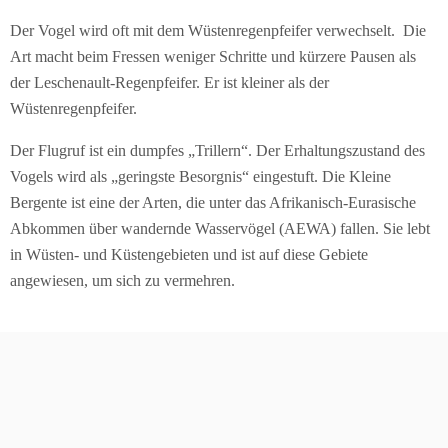
Der Vogel wird oft mit dem Wüstenregenpfeifer verwechselt. Die
Art macht beim Fressen weniger Schritte und kürzere Pausen als
der Leschenault-Regenpfeifer. Er ist kleiner als der
Wüstenregenpfeifer.
Der Flugruf ist ein dumpfes „Trillern“. Der Erhaltungszustand des
Vogels wird als „geringste Besorgnis“ eingestuft. Die Kleine
Bergente ist eine der Arten, die unter das Afrikanisch-Eurasische
Abkommen über wandernde Wasservögel (AEWA) fallen. Sie lebt
in Wüsten- und Küstengebieten und ist auf diese Gebiete
angewiesen, um sich zu vermehren.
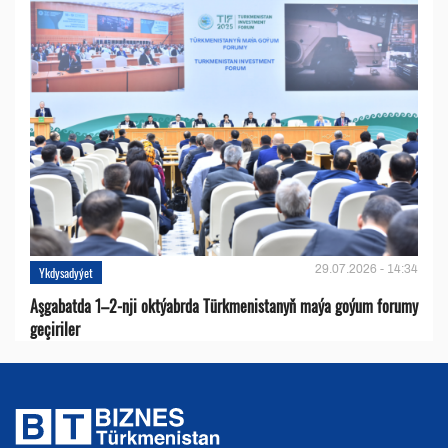
29.07.2026 - 14:34
Ykdysadyýet
Aşgabatda 1–2-nji oktýabrda Türkmenistanyň maýa goýum forumy
geçiriler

§

Directive -> Put the lines above into a numbered list, leaving out any blank lines. Leave the pictures out of the answer.

Task response ->
1. Der Vogel wird oft mit dem Wüstenregenpfeifer verwechselt. Die
2. Art macht beim Fressen weniger Schritte und kürzere Pausen als
3. der Leschenault-Regenpfeifer. Er ist kleiner als der
4. Wüstenregenpfeifer.
5. Der Flugruf ist ein dumpfes „Trillern“. Der Erhaltungszustand des
6. Vogels wird als „geringste Besorgnis“ eingestuft. Die Kleine
7. Bergente ist eine der Arten, die unter das Afrikanisch-Eurasische
8. Abkommen über wandernde Wasservögel (AEWA) fallen. Sie lebt
9. in Wüsten- und Küstengebieten und ist auf diese Gebiete
10. angewiesen, um sich zu vermehren.
11. 29.07.2026 - 14:34
12. Ykdysadyýet
13. Aşgabatda 1–2-nji oktýabrda Türkmenistanyň maýa goýum forumy
14. geçiriler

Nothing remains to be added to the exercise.